Embrace the Change
Does anyone else have the problem of fussy kids after they’ve been indoors way too long with nasty weather? It seems to me they lose all motivation for “regular” schoolwork and get just plain fidgety! What’s a momma to do? Perhaps it’s time to rethink your end of the year learning strategy.
No one says you have to stay on the same learning plan from the beginning of your school year to the end! In fact, it’s probably to your advantage to switch things up and rearrange after certain routines have become a bit blah. Here’s some ideas on how to do just that!
Embrace a change! Yeah, I know. Consistency is the key to success. Or is it? Honestly, sometimes the answer is just plain no. Change in schoolwork and expectations can actually be a wonderful tool in your learning arsenal. So instead of plugging away and making both you and your child weep with frustration, pick up a living history book and start to read. Another great idea is to check out SchoolhouseTeachers.com and all the fun and unusual courses they have. It’s easy to plug a few of those into place when your kids get bored.
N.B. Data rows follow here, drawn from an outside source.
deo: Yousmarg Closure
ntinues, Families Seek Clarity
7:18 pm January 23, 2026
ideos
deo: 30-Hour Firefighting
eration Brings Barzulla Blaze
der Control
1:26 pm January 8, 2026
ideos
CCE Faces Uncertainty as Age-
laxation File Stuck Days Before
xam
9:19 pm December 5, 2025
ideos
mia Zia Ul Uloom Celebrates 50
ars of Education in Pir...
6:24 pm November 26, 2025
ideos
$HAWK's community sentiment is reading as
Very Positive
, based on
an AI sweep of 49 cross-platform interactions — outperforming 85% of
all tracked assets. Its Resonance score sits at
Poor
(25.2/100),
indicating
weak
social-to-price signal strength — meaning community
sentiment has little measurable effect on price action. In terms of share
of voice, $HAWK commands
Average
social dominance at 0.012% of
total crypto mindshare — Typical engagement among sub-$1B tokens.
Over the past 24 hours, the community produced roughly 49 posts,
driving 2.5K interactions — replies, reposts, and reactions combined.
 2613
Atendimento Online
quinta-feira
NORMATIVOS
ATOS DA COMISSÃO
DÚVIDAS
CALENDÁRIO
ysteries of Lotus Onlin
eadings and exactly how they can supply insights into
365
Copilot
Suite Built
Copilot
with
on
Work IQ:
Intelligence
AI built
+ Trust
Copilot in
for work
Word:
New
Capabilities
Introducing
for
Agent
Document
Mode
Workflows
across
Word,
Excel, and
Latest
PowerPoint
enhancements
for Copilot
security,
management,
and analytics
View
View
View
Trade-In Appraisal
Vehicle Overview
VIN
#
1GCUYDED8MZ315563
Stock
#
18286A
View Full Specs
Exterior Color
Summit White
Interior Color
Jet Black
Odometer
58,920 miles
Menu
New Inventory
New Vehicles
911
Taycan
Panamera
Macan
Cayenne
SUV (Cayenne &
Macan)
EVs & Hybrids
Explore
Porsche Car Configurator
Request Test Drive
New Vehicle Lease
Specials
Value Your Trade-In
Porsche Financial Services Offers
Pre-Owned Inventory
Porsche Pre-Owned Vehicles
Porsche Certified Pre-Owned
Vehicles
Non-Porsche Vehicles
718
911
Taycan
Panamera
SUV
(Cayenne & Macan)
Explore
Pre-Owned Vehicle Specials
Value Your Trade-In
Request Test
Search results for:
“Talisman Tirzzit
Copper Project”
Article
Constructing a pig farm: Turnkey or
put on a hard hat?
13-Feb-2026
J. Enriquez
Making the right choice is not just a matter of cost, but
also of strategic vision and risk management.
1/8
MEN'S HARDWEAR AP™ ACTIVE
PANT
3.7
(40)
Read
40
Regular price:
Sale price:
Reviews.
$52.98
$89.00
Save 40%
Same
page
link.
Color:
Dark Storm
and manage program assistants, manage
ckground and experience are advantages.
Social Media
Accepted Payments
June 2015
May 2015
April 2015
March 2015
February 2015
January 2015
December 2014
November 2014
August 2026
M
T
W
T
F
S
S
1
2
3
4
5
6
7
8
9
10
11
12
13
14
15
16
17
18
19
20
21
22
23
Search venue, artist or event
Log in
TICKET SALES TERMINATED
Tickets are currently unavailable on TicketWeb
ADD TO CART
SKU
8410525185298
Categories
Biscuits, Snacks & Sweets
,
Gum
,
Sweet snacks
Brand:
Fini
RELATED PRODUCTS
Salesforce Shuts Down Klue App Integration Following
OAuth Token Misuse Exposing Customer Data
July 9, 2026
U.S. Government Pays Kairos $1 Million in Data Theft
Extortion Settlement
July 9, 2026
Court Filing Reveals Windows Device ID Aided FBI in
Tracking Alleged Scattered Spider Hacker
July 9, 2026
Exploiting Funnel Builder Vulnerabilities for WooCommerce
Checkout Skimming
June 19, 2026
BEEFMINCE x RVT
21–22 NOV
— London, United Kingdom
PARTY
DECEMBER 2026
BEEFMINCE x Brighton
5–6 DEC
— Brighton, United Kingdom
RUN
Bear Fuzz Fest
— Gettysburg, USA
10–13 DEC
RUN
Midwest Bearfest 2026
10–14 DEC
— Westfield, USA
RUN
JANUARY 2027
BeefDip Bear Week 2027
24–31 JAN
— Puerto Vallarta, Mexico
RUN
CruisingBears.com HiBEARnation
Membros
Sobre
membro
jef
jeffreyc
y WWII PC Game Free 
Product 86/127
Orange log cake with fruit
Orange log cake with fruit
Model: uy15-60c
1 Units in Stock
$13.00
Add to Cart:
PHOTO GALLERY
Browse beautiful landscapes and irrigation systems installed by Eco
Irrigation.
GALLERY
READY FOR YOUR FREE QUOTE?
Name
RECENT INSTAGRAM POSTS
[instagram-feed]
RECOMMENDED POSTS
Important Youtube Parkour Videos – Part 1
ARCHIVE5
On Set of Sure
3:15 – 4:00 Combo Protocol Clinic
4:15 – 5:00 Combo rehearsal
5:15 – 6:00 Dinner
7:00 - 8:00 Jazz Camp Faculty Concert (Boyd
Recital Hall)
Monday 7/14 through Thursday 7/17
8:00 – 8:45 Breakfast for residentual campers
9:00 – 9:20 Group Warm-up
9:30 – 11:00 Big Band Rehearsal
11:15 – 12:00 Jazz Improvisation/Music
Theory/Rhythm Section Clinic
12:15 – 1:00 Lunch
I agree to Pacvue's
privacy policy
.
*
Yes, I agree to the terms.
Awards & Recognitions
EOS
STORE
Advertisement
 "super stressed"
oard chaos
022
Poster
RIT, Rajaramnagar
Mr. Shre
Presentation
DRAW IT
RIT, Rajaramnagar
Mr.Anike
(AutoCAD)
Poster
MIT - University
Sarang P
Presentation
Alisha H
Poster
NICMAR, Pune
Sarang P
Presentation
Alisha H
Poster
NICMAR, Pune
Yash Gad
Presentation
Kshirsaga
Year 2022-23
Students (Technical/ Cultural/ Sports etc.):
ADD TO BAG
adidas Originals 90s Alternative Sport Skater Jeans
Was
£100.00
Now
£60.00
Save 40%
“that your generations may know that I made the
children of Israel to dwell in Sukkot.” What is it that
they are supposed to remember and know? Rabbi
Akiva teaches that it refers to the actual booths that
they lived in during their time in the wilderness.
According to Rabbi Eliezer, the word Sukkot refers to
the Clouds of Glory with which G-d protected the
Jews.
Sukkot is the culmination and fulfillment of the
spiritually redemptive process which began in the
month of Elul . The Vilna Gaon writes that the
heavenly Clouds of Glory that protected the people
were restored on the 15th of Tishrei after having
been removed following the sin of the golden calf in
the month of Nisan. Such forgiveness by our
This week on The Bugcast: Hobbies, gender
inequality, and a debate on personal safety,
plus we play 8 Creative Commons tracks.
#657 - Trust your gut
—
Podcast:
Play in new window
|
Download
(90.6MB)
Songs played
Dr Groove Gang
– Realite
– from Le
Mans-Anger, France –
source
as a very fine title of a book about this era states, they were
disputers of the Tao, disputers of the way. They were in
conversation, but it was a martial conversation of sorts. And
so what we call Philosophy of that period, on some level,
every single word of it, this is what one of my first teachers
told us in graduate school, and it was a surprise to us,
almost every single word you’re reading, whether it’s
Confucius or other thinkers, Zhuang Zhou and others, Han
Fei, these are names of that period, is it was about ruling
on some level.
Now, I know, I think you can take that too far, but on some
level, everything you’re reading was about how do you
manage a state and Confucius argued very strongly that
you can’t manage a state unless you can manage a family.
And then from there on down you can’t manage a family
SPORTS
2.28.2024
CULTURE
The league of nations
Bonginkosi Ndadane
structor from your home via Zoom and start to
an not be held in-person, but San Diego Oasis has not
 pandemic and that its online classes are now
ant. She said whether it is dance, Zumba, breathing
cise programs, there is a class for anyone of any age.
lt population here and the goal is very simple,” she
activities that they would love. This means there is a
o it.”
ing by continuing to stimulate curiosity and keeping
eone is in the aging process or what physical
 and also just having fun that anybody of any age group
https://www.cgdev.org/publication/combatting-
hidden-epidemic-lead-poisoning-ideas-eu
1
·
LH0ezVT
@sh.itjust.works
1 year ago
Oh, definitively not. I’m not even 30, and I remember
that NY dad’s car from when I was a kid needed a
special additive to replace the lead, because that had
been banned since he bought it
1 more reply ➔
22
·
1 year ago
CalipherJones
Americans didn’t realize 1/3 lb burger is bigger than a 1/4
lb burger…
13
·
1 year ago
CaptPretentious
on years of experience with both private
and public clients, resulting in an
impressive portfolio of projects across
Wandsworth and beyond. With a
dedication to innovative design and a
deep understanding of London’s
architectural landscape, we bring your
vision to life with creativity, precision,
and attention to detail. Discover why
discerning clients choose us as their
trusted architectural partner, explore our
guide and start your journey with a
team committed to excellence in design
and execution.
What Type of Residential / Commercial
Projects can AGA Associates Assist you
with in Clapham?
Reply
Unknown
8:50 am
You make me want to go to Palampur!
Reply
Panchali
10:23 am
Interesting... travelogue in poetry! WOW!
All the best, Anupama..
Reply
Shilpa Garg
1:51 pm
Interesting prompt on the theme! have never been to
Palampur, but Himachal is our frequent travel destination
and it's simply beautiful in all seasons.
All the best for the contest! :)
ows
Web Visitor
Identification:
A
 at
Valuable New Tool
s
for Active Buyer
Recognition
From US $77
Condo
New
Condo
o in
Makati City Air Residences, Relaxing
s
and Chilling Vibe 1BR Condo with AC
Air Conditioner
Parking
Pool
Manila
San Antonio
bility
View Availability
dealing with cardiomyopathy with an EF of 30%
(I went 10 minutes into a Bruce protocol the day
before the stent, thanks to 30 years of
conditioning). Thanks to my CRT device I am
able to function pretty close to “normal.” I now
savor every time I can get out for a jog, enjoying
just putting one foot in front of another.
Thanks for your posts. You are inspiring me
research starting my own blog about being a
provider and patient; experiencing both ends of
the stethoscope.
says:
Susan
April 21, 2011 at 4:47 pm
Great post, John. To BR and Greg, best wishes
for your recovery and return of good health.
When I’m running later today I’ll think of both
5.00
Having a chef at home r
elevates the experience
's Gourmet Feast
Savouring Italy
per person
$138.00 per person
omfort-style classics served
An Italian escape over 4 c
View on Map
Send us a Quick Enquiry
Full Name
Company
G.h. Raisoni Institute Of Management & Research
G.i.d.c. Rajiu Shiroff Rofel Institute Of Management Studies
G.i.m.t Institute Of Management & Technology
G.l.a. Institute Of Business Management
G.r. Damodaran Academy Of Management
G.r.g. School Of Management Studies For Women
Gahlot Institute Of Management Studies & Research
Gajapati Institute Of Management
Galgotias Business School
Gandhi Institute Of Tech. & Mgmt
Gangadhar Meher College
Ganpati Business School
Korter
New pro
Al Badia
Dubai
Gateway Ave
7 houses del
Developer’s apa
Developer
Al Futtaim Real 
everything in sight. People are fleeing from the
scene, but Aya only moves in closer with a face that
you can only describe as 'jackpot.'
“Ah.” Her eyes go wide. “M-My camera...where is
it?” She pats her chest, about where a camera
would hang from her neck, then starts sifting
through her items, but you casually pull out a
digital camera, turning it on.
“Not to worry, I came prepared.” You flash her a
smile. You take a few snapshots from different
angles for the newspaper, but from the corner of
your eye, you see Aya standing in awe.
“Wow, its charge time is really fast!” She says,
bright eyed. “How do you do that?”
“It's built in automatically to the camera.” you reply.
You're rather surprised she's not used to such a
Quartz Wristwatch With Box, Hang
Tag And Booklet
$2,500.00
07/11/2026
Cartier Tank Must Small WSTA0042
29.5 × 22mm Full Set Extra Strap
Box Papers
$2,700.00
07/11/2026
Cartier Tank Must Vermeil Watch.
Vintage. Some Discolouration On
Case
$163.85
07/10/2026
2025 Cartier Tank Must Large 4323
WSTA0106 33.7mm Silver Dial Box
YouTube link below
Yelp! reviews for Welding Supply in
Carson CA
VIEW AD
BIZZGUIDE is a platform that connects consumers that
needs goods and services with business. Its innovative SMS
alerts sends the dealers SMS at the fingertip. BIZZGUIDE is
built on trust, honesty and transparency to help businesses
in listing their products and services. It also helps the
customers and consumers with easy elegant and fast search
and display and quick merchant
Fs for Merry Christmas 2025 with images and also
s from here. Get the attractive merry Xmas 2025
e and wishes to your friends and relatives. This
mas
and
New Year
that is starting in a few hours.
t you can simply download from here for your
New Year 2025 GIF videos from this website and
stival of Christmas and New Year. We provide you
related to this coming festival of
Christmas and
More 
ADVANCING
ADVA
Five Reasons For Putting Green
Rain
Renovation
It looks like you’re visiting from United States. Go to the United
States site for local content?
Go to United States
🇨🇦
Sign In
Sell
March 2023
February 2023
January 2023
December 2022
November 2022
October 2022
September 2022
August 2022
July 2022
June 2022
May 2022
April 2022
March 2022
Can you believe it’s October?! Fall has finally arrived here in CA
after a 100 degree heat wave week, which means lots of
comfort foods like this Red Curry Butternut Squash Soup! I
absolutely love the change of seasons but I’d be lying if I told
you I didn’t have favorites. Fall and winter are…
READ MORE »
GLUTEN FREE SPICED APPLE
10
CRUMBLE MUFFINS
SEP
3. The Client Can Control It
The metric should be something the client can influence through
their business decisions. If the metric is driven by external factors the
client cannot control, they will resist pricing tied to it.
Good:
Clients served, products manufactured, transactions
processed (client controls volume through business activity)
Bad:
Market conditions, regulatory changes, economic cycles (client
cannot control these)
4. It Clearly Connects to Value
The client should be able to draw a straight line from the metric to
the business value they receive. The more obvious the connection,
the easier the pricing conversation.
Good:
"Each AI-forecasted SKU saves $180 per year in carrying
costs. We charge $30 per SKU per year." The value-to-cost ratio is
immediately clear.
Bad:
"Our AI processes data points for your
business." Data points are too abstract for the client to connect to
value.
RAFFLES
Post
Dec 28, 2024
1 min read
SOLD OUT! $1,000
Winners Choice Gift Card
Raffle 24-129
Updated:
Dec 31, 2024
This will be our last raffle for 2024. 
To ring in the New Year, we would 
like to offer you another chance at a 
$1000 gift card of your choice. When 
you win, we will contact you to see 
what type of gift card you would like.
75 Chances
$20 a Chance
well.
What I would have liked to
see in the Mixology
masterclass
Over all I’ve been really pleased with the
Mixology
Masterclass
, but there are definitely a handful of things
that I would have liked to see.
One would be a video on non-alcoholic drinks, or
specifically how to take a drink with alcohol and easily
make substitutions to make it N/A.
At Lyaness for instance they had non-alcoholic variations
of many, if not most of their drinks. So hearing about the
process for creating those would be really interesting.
Perhaps you might take a unit study time in the late winter or focus on history and science like we do. Yes, your kids still get Language Arts and Math, but it’s in a different format so they don’t mind! Who knows? You might find they actually enjoy it.
Don’t be afraid to think outside the box and really focus on electives! Make crafts, lots of crafts. Let your kids explore learning all on their own and be amazed at what they learn. For example, right now my kids are finding out how to make unique projects with beads. It teaches great motor skills, hand-eye coordination and pattern building. Plus, it’s just fun!
When allowing kids to learn independently, be sure to limit media and electronics because just like adults, kids will often choose the easiest path. It’s okay for them to need to think of projects and activities, but help them out by providing raw materials to work with and some guidance.
Teach a new handicraft or skill during this time of year to help your children mature. For example, my 10-year-old has been experimenting with cooking more complicated dishes such as sourdough breads and desserts. Cooking could be a whole subject in itself, but let your children do what they’re physically capable of and gently push them to grow.
One thing you need to remember is homeschooling is so incredibly flexible! There is no requirement that you finish a certain book or series of lessons. If you provide a rich learning environment and some freedom with boundaries, then your kids will learn! And embracing a change and stepping out of your comfort zone might be just the catalyst you and they need!